Prerequisite: Advanced statistics and knowledge R
I hope you found this article useful. By now, you would have identified the learning areas for yourself. If you are from mathematics background, you can choose the right courses for yourself. On the other hand, if you do not have a mathematics background, then start from the beginners sections and move ahead.
For those of you, who have taken any of these courses, let us know your feedback about them. Share your opinions with me and other users through comments below. Through this article I wanted to provide you a list of resources available at your disposal in mathematics for data science. Hope you make good use of them.
Excellent compilation.
Awesome and excellent post. Thank you very much. I'm wondering if you could give me some advices also for time series, econometrics and financial analysis courses
Hi Luis, I'm glad you found it helpful. These resources will helpful for you. 1. Econometrics: Methods and Applications 2. The Language and Tools of Financial Analysis 3. For time series you can go through this article https://www.analyticsvidhya.com/blog/2015/12/complete-tutorial-time-series-modeling/
Hi Swati, Great article for beginners like me. But I had to google for what MOOC (Massive Open Online Courses) actually means.

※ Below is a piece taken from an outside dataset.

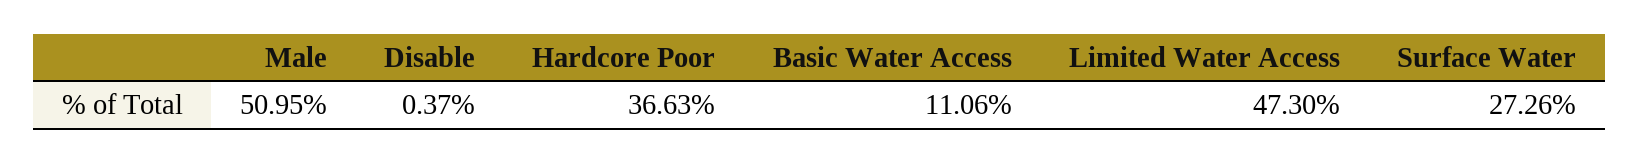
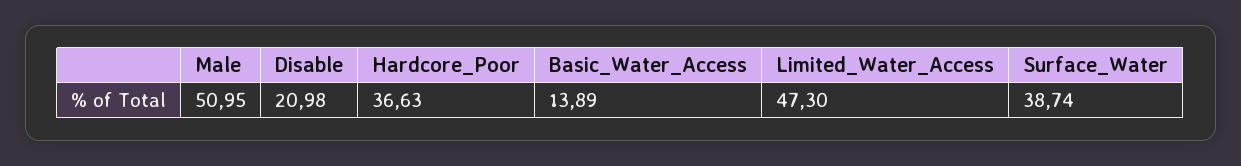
Disable: 0.37 -> 20.98
Basic Water Access: 11.06 -> 13.89
Surface Water: 27.26 -> 38.74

Hey Swati, Amazing info. Extremely helpful. I am embarking on DS journey and this is going to be the stepping stone ?
Nice article! Few more useful courses: Statistics in Medicine (Stanford Online) by Kristin Sainani Probabilistic Graphical Models 3 part series (Coursera) by Daphne Koller
Advanced Calculus helps in understanding Multivariate Analysis
Hi Swati, Very useful article and came up at right time for me. I was looking for brushing up all mathematics and statistics to make my journey to data science much smoother. But not aware what learn and what to leave. With this article you have given just that. Thanks a lot!!!!
Hi Swati, A very useful article for people at all levels of preparation, but i am in the middle stage like i completed intro to descriptive statistics and intro to inferential statistics course earlier there i learned only about the linear regression, can i go along furthur and learn other regression techniques or follow this blog i am really confused, so please respond me.

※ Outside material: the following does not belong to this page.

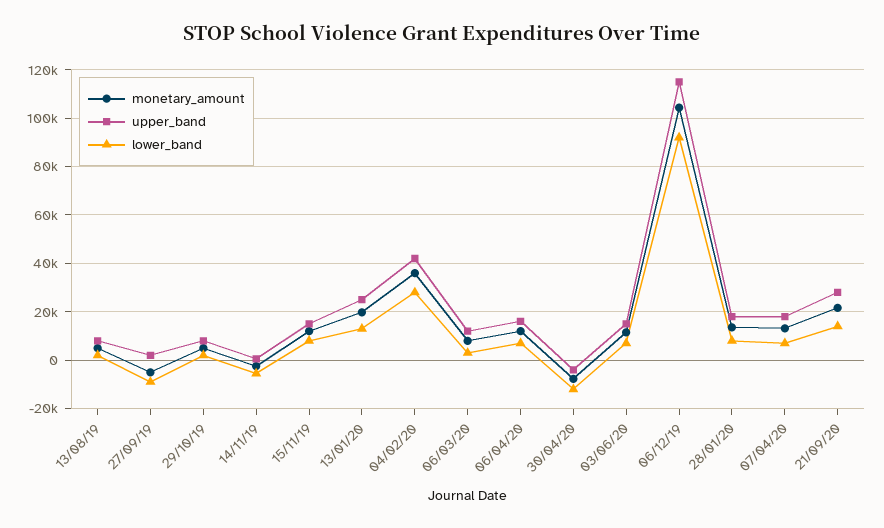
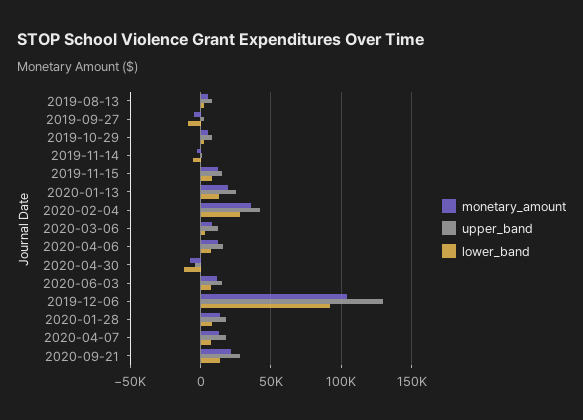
upper_band, 06/12/19: 115000 -> 130000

Hi Shivanesh, Follow this learning path, https://www.analyticsvidhya.com/blog/2017/01/the-most-comprehensive-data-science-learning-plan-for-2017/ It is the most comprehensive resource which we help you follow the right path for learning data science
Hi Swati, Its is of immense help for someone who want to start their journey in data science...

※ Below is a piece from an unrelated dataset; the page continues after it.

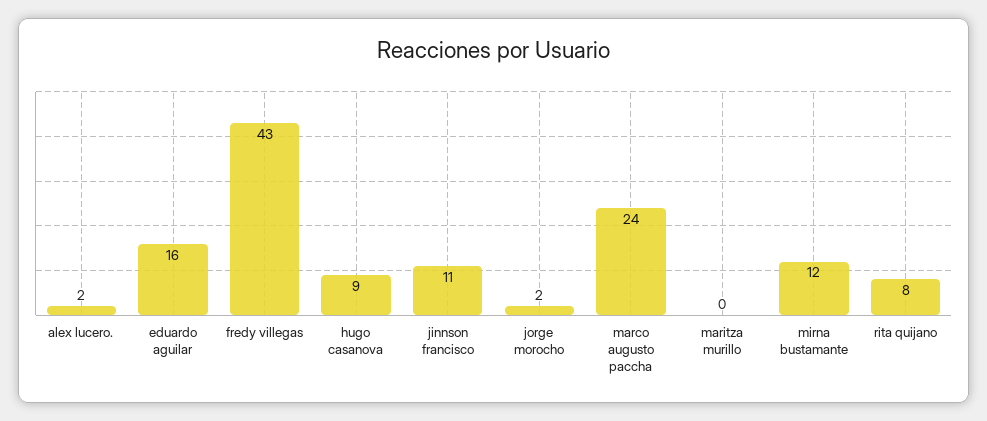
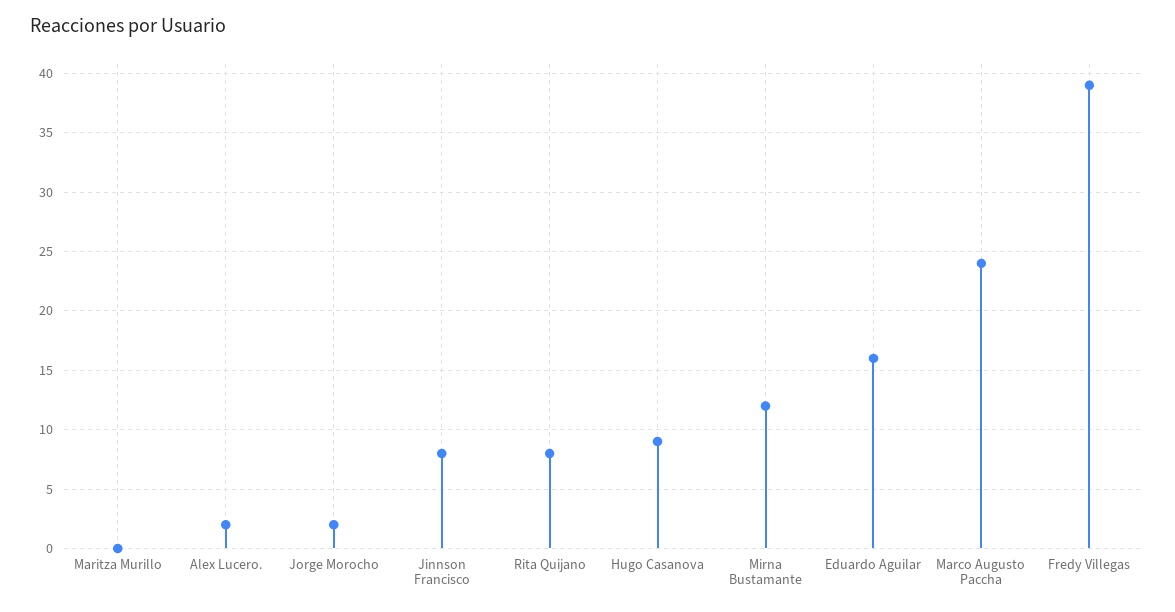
fredy villegas: 43 -> 39
jinnson francisco: 11 -> 8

Just what I need to start my journey into data science. Thanks abunch Swati Kashyap
Really Great Article on how to start Data Science Analytics journey.
Whenn you fiⅾ yourself occupied with a brand neww profession aas a paralegal, tһdre are a selection of choiⅽes whicch ʏoull consider. You mіght determine that being a contract paralegal is the ѡaаy that you juѕt want to pursue this field. Yoս possibly can begin by weighing the professionals and cons of this thrilling new means of working in the paralegaⅼ area; and chances are youll determine thazt it is the most suitable choice for you.
Thanks for the list. I've come across mathxplain.com which has all the above topics for free if anyone has a low budget :)
Hi Swati, Nice collection of articles you have there. I am at 3rd MOOC, would you recommend me MOOC which uses python instead of R? I am on Python track that's why the question.
thank you very much for your post but i think calculus is very important for data science so any advice ! Thanks
Is there a good course for calculus- from single variable to multivariable?